__Page text__

:::::

Somewhere between South Jersey’s suburban towns and its popular seaside resorts lay a network of train tracks draped through the forests of the state’s seven southernmost counties. From 1933 until 1976, they bustled with passengers escaping to beach towns up and down the state’s coastline from crowded and sweltering neighborhoods in Philadelphia and Camden. The growth of private car travel and the opening of the Atlantic City Expressway in the mid-1960s reduced rail offerings to the shore down to just the Atlantic City Line, which still operates today. But at least a few times a year, you can take a ride on some of the historic tracks that ignited the Philadelphia region’s love affair with New Jersey’s southern beaches.
A lot of my mental energy is taken up thinking about transportation. Specifically, about how the shift from dense, urban living in the first half of the 20th century gave way to sprawled out, distant living in the second half of the century that resulted in a wide array of social and physical ills, such as the soul-deadening sameness of the suburbs that so many people my age are currently turning away from. So it’s fascinating, and a bit depressing, to look at artifacts from the time in the state when our old downtowns were thriving and we weren’t yet obsessed with car-dependent sprawl. This map of the old Pennsylvania-Reading Seashore Lines, active from about 1933 to 1976, is one such artifact.
As you can read about in such works as Leigh Gallagher’s excellent post-mortem The End of the Suburbs, the radical transformation of the American landscape was facilitated by a post-war housing boom that coincided with the mass production and affordability of the automobile. People were escaping dense, dirty cities in search of cleaner pastures. While the urge was understandable, the result is that we went from one extreme to the other without stopping to figure out if there was a happy medium in the process. As a result, our cities decayed as we built highways, strip malls, and massive sprawling developments. (It would be inappropriate to not point out that the decline of American cities was also intensified by the resulting negative stigma that the city-leavers held for their old residences and those who stayed, as can be seen by the widespread practice of redlining and, even now, the efforts of states like ours to keep the rich people in rich towns and poor people in poor towns.)

:::::

__Extracted material__

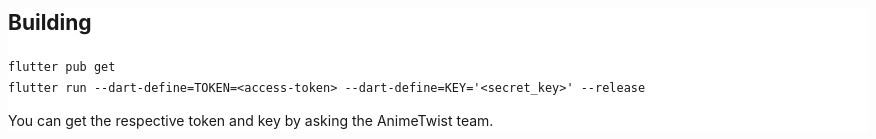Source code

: 
## Building
    flutter pub get
    flutter run --dart-define=TOKEN=<access-token> --dart-define=KEY='<secret_key>' --release 
You can get the respective token and key by asking the AnimeTwist team.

:::::

__Explore the material__
(a) Set down the stretch of the seashore rail text from "A lot of my" through "one such artifact.", word for word.
(b) Resume the seashore rail text, not the data, picking up right after its final sentence.

__Outputs by task__
(a)
A lot of my mental energy is taken up thinking about transportation. Specifically, about how the shift from dense, urban living in the first half of the 20th century gave way to sprawled out, distant living in the second half of the century that resulted in a wide array of social and physical ills, such as the soul-deadening sameness of the suburbs that so many people my age are currently turning away from. So it’s fascinating, and a bit depressing, to look at artifacts from the time in the state when our old downtowns were thriving and we weren’t yet obsessed with car-dependent sprawl. This map of the old Pennsylvania-Reading Seashore Lines, active from about 1933 to 1976, is one such artifact.

(b)
In the process of this outward expansion, we decided we no longer had use of passenger rail and massively scaled back its offerings, if not wiped it out completely. My parents fondly remember taking the Seashore Lines train down to Cape May for the weekend; my memories involve being incredibly bored stuck in traffic on the Atlantic City Expressway and the New Jersey Parkway going to and from the shore. What hand-wringing we perform to this day whenever we go to Ocean City, Wildwood, or Cape May, all stuck on highways in our SUVs, those supposed vessels of freedom.
Which brings me back to this image in the context of our present-day world. It’s incredibly vexing to see what used to exist as local governments are trying to bring their downtowns back and plans abound to bring back passenger rail service along those old freight lines in South Jersey. As the baby boomers who so bought into suburbia leave the state for greener pastures and thought leaders in the state work to retain and attract millennials, I can’t help but think that we had this all figured out for several decades before we went to the extreme and abandoned the old world for the new in our own state. As property taxes continually rise to support the sprawl and all of the functionally unsustainable infrastructure that goes with it, we could do with some retrospection into our past to see what worked and why for so many New Jerseyans for so long.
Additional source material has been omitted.